24 Mart 2015 Salı

Neden Aile Holdingleriyle Olmaz?








Tek kişi işletmesi konumunda faaliyet gösteren şirket sahipleri dışında hiçbir patron ‘’şirketin sahibi benim, burayı keyfimce yönetirim, insanları dilediğim koşullar altında çalıştırırım’’ deme hakkına sahip değil. Çünkü kişinin mutluluğu, çalışma koşulları, yaşamı ve insani gereksinimlerini karşılama düzeyi en az girişim özgürlüğü, mülkiyet hakkı kadar toplumsal bir olgu. Dolayısıyla ülke kaynaklarıyla  edinilen sermayenin kullanım şekli üzerinde en az sermaye sahipleri kadar toplumun da söz söyleme hakkı var. 

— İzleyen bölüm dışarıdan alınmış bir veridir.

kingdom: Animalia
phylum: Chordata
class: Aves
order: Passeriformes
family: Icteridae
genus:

Bugün sürdürülebilir rekabet üstünlüğü doğrudan şirketlerin marka , teknoloji yaratabilme yetkinliğine bağlı.  Yani refah toplumuna giden yol markaları küresel düzlemde başarıyla rekabet eden, yenilik, teknoloji , trend yaratabilen bir ekonomi inşa etmekten geçiyor. Peki, Ülkenin refah düzeyinin yükseltilmesi bağlamında  kritik bir öneme sahip Türk İş Dünyası bugünkü yapısıyla böylesine ciddi bir sorumluluğu üstlenebilecek yetkinlikte mi?  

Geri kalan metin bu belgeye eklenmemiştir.